Waking the Witch romps along at breakneck speed through the false trails and red herrings to its blood-soaked denouement with all the style you would expect featuring one of Armstrong's strong women.
The A-Men Return byJohn Trevillian. Troubador '18.99
Reviewed by Ian Hunter
Continuity jingle here and voiceover; 'Previously in A-Men: Jack woke up with no memory of who he was, only a book of folk tales to guide him, and he quickly found himself on the run with other renegades who formed the A-Men, and crossed paths with the mysterious Dr. Nathaniel Glass, and strange goings-on beneath Phoenix Tower in a world where the rich have left a decaying Earth behind and gone off into space.' End of voiceover.
The A-Men was a fast, furious, funny, read with many horribly memorable scenes and equally memorable characters which told the story in very distinctive voices from the viewpoint of Jack, or the Nowhereman as he is known, as well as Sister Midnight, Pure and Dingo The Wonder Dog and several others. So what of the sequel?
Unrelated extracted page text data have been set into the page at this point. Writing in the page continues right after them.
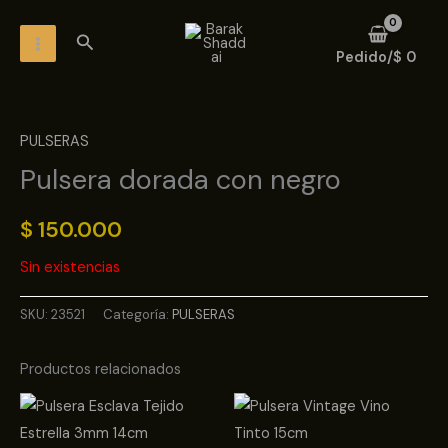
Ir
MAIN
Buscar
al
MENU
Pedido/
$
0
contenido
PULSERAS
Pulsera dorada con negro
$
150.000
Sin existencias
SKU:
23521
Categoría:
PULSERAS
Productos relacionados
Well, Phoenix Tower is no more, and neither are the A-Men who have for better or worse all gone their separate ways. Dead City is in a poorer state than before. Take all the post-apocalyptical movies and books you have seen and read and cram them together until they reach critical mass and then pick at the deadly radioactive embers and it still won't add up to the plot of The A-Men Return. And I should have added into that mix an unhealthy dose of computer games and graphic novels. Life in Dead City is barely worth living, but in some space stations not very far away things aren't much better either as the super rich are succumbing to a virus, and their only hope may be something that is long-forgotten back on earth. Like it says on the tin, cue the return of the A-Men. As with the first book in the series we are treated to something that is vividly dark and savage which lashings of sex and violence and bad words that hurtles along to a climax or sorts that more than nicely sets up Forever A-Men, the final part of the trilogy. Can't wait.